Here are just a few ways that the artist’s studio can become a crucial location for rethinking vocation.
Mid-Life Crisis at 19
My two decades of experience teaching art students, both in evangelical colleges and in public universities, is that they must face crucial vocational questions of value that usually confront those of us only later in our careers. The question that a forty-five year old lawyer asks, like, “what am I doing this for?” is asked by the art student her first semester in college, when she has to justify to her parents why they should pay hundreds of dollars per credit hour for her to push paint around on a canvas with little in the way of stable job prospects after graduation. And for her entire career as an artist, she will struggle with the value of spending long hours in the studio producing paintings that undermine our culture’s presumptions, inside and outside the church, about the “use” of her work.
Who is an artist?
There are few cultural practices with less professional structure than art. There is no bar exam, no board that confers the title “artist” on a person. And so the art student, from the very beginning, must struggle with recognition and justification in an especially acute way. What makes me an artist? Does my neighbor recognize me as an artist? Educational credentials, which usually mean so much in the workforce, are not helpful in establishing a difference between one who has an M.F.A. from an Ivy League school and says, “I’m an artist” and another, who is an investment banker, paints pictures in her spare time, and likewise claims, “I’m an artist.” The artist’s vocational identity must come from elsewhere, and although the evangelical community presumes this, a lot of vocational talk still sounds a lot like baptizing our culture’s definitions of leadership and success.

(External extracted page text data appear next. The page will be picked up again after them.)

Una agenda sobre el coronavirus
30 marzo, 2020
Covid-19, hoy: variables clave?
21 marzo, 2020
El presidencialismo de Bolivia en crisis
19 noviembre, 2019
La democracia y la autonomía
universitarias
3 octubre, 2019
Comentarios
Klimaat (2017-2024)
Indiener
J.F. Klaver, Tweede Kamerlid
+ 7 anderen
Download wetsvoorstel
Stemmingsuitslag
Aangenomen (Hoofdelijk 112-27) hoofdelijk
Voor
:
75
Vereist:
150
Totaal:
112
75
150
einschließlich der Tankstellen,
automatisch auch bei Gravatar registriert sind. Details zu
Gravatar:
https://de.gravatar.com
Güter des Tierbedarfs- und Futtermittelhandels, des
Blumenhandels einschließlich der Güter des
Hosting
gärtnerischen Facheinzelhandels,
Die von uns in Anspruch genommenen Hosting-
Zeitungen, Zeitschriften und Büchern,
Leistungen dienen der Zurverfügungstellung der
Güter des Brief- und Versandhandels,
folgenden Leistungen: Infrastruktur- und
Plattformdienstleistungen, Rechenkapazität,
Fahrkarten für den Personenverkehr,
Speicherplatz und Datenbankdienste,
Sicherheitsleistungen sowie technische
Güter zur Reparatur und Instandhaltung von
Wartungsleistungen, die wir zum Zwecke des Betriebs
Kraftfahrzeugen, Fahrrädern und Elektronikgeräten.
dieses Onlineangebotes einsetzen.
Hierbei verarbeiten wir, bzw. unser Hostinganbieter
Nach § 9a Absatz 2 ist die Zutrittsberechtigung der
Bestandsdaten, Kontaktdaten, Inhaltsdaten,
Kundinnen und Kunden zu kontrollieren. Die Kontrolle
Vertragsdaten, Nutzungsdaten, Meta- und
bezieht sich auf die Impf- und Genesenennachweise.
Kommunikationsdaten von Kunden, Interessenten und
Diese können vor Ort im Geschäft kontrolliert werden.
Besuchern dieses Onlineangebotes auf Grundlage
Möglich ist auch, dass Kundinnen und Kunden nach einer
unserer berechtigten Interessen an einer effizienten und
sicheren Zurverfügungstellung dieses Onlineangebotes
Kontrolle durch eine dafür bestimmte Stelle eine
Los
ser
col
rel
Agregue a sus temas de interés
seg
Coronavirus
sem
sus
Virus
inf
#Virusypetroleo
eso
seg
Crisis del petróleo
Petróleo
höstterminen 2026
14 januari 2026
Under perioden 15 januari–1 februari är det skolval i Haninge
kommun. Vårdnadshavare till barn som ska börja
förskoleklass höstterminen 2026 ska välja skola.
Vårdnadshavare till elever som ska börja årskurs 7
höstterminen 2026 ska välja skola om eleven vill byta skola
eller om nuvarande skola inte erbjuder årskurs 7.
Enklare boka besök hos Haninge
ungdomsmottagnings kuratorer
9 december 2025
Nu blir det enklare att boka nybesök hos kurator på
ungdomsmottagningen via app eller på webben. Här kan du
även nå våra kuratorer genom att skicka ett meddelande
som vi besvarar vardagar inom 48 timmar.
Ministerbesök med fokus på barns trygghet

The tortured artist stereotype
Edvard Munch said, “art comes from joy and pain.” And then he added, “but mostly from pain.” The myth of the tortured artist, which has a long and distinguished history, who feels more deeply, struggles with depression, addiction, and alienation puts the artist “over there” away from “us,” either on a pedestal or in the gutter. But that posture overlooks one very important reality: the artist is exactly like us. Most of our work comes from pain. We struggle with precisely the same existential problems and insecurities as Edvard Munch, we possess the same self-doubt, insecurities, and struggle with failure. Yet our vocational conversations usually prevent such admission and the important and necessary reflection that could follow.

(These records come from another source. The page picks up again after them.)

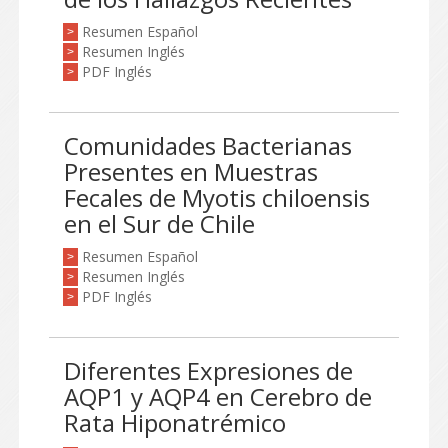
Resumen Español
>
Resumen Inglés
>
PDF Inglés
>
Comunidades Bacterianas
Presentes en Muestras
Fecales de Myotis chiloensis
en el Sur de Chile
Resumen Español
>
Resumen Inglés
>
PDF Inglés
>
Diferentes Expresiones de
AQP1 y AQP4 en Cerebro de
Rata Hiponatrémico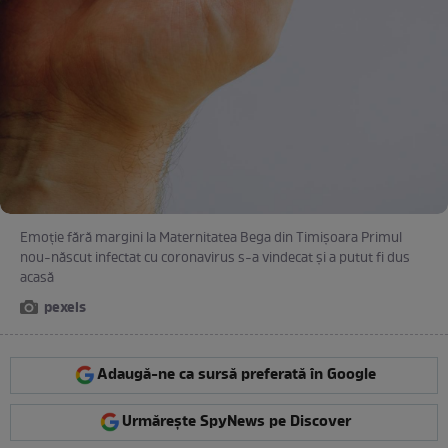
Emoție fără margini la Maternitatea Bega din Timișoara Primul
nou-născut infectat cu coronavirus s-a vindecat și a putut fi dus
acasă
pexels
Adaugă-ne ca sursă preferată în Google
Urmărește SpyNews pe Discover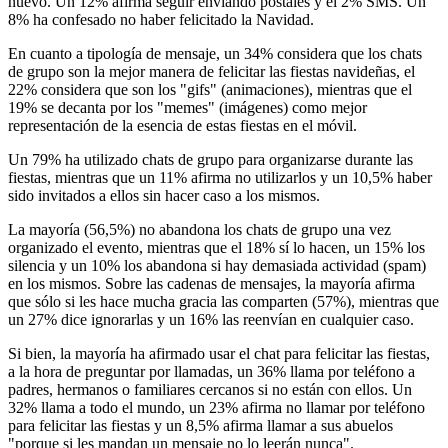
nuevo. Un 12% afirma seguir enviando postales y el 2% SMS. Un
8% ha confesado no haber felicitado la Navidad.
En cuanto a tipología de mensaje, un 34% considera que los chats
de grupo son la mejor manera de felicitar las fiestas navideñas, el
22% considera que son los "gifs" (animaciones), mientras que el
19% se decanta por los "memes" (imágenes) como mejor
representación de la esencia de estas fiestas en el móvil.
Un 79% ha utilizado chats de grupo para organizarse durante las
fiestas, mientras que un 11% afirma no utilizarlos y un 10,5% haber
sido invitados a ellos sin hacer caso a los mismos.
La mayoría (56,5%) no abandona los chats de grupo una vez
organizado el evento, mientras que el 18% sí lo hacen, un 15% los
silencia y un 10% los abandona si hay demasiada actividad (spam)
en los mismos. Sobre las cadenas de mensajes, la mayoría afirma
que sólo si les hace mucha gracia las comparten (57%), mientras que
un 27% dice ignorarlas y un 16% las reenvían en cualquier caso.
Si bien, la mayoría ha afirmado usar el chat para felicitar las fiestas,
a la hora de preguntar por llamadas, un 36% llama por teléfono a
padres, hermanos o familiares cercanos si no están con ellos. Un
32% llama a todo el mundo, un 23% afirma no llamar por teléfono
para felicitar las fiestas y un 8,5% afirma llamar a sus abuelos
"porque si les mandan un mensaje no lo leerán nunca".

Vocation is more than a paycheck
The discussion of vocation inside the evangelical community and beyond often limits itself to career choice and placement. Yet, for Martin Luther, vocation was much more comprehensive. It was the result of reflection on the social implications of the doctrine of justification, forming how we respond to the faith that the Word has created that enables us to love our neighbor. Vocation underwrites all of our social roles, not just the one at the office. From the beginning, art students must recognize that their calling as artists consists of more than a pursuit of a comfortable living to support a family and acquire stuff. Moreover, most art students come to understand that they will not make a living selling their work. This is the case for nearly all artists, even those who are “successful.” Many must supplement their income creatively through teaching, real estate, or other endeavors that offer the financial stability to pursue their vocations as artists without the pressure of selling their work.
The artist’s studio as a vocational lab
The conversation in the evangelical community about vocation is important not merely for the church but for the larger culture. And the vocational implications of artistic practice are crucial for expanding its reach. The history of art, especially modern art, offers an important means by which art can contribute to this conversation, opening up new space to reflect on the Word that establishes the work of our hands (Ps. 90.17)—and the importance of failure, suffering, and doubt in this work.